On February 14th, we held our third webinar, What Can We Learn From Top Performing Countries? It expanded on our November 2011 bulletin, How Do Canadians Rate the Health Care System? based on the 2010 Commonwealth Fund International Health Policy Survey. In the bulletin, we found that citizens of certain European countries feel they have the edge in particular areas of health care.
In our webinar, we discussed those areas and what Canada and other countries can learn. We invited three guest panelists - from the United Kingdom, Nicholas Mays, Professor of Health Policy in the Department of Health Services Research & Policy at the London School of Hygiene and Tropical Medicine in London; from the Netherlands, Dr. Jako Burgers at the University Medical Centre, St. Radboud Scientific Institute for Quality of Healthcare, Nijmegen; from Switzerland, Dr. Monika Diebold, Head of Obsan, the Swiss Health Observatory, at the Swiss Federal Statistical Office, Neuchâtel.

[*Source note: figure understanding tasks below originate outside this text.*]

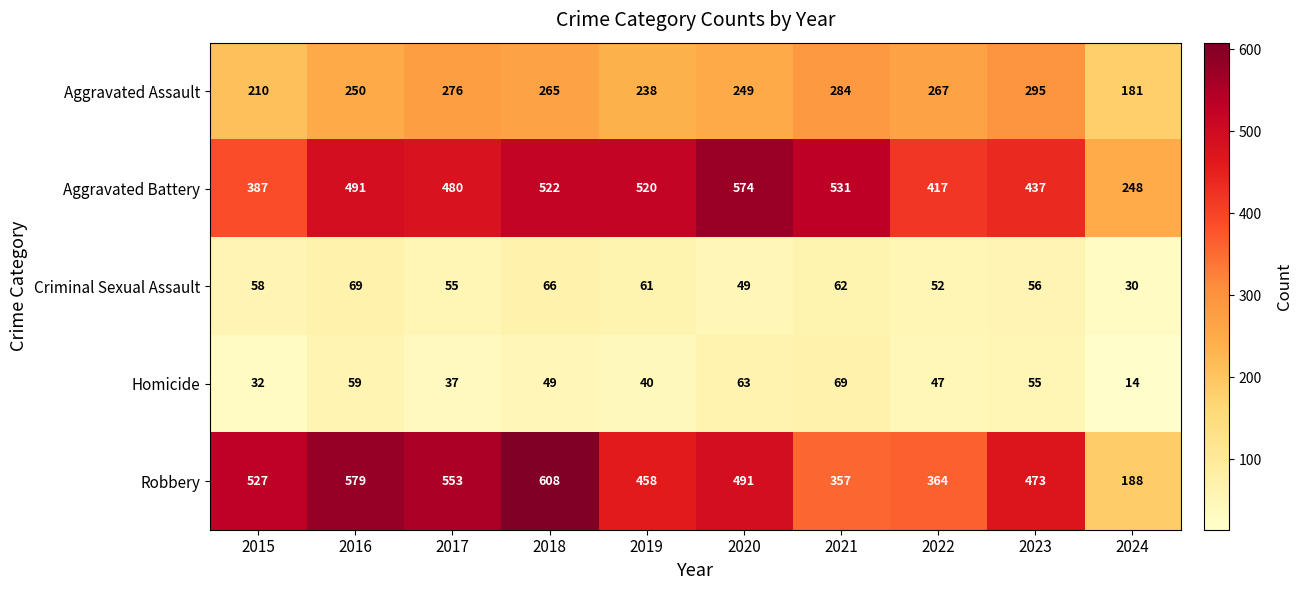

Which series has the widest spread of values?

Robbery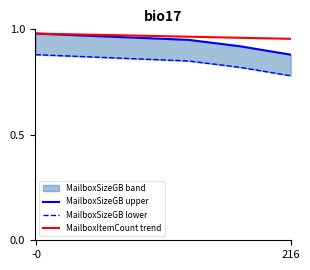

True or false: MailboxItemCount trend and MailboxSizeGB upper intersect in this chart.

False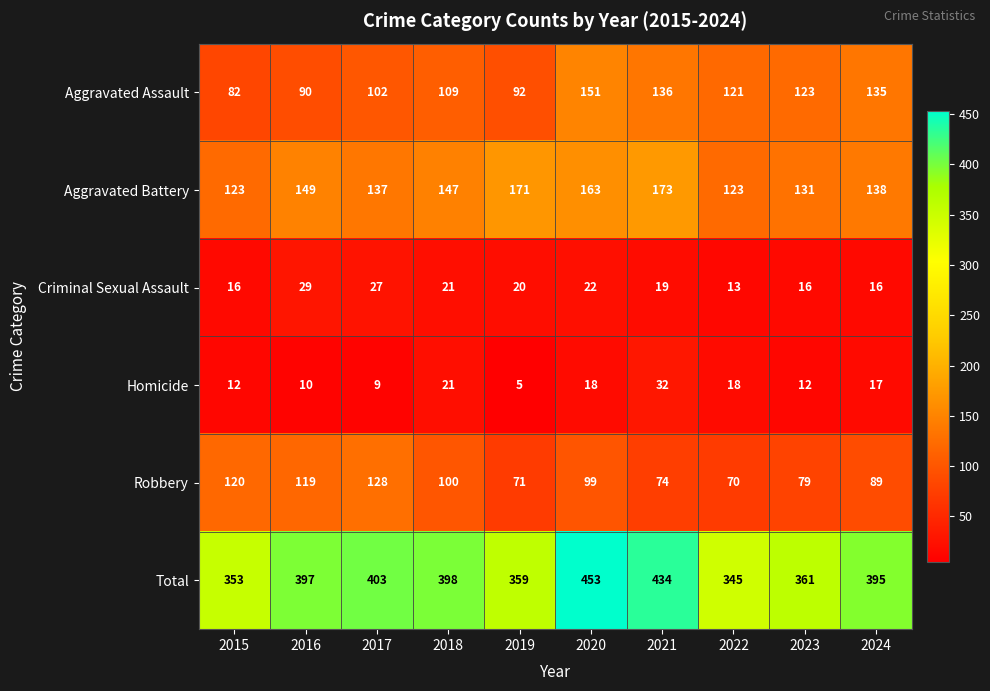

How many values in the Homicide series are below 17?

5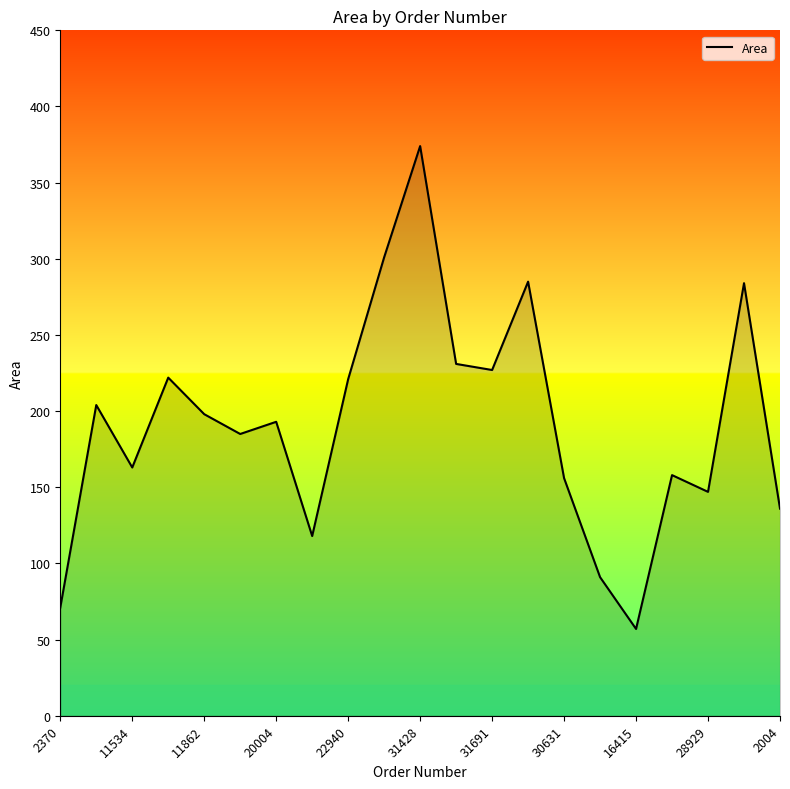

What is the maximum value shown in the chart?

374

If you missed the webinar, you can download or playback by clicking HERE. We apologise that it commences just after the start of panelist Nicholas May's presentation.You can download the complete PowerPoint presentations HERE. Finally, here are the questions webinar attendees asked our panelists...
- Is there additional insurance over the basic national insurance? Is this additional insurance private or governmental?
- How does the health of the population, i.e., more chronic disease, higher obesity rates, etc., translate to higher per capita costs in a country?
- One of the major barriers to moving toward electronic health records is cost. How did the Netherlands and the UK implement computerized systems without incurring unrealistic expenses?
- All three systems use primary medical care as a surrogate for primary care. How are other primary care providers integrated within your primary care solution? How are they reimbursed, fees negotiated and what incentives are there to optimize team-based care?
- In the Netherlands, the average consultation length with a doctor is 10 minutes. Is that time enough?
- How about medical education for GPs? Does your country make use of EMR systems or regional prescribing databases to provide feedback to GPs about their prescribing practices and make recommendations about optimal cost-effective prescribing?
- What are the implications for the issues discussed (access to care, timeliness etc.) in the engagement of patients with the physicians? In the case of Switzerland, have there been any changes or attempts at the patient-physician level in order to address the cultural differences among the four groups?
- When Dutch residents seek care from one of the 100+ after-hours care centres, are their patient records available electronically to the MDs?
- Are governance models significant in promoting primary care service delivery, for example Regional Health Authorities?
- What is the impact of "culture" on the demand for specialist services in your country? That is, is there any difference in patient expectation or GP attitude between countries that impacts behaviours/expectations respecting access to specialist care?
- What is the NHS' overall approach to managing recently announced cuts to its budget? How do you perceive this will impact service provision?
- A big issue here in Canada is the high number of patients, often elderly patients, occupying acute care beds who should be cared for elsewhere. This contributes to lengthy wait times for elective care and for emergency care. Is this a problem in your country?
- In the Netherlands we are working on the implementation of a National Exchange point electronic health records. Do the panel lists think this might improve coordination? Are there any experiences?
- What about the impact of survey methodology? I suppose you all have the common problem of growing rates of non-responders. Are you worried about that? How do you deal with this limitation?
- How do England and the Netherlands explain the low marks for patient centered care given the overall comfort with primary care in general?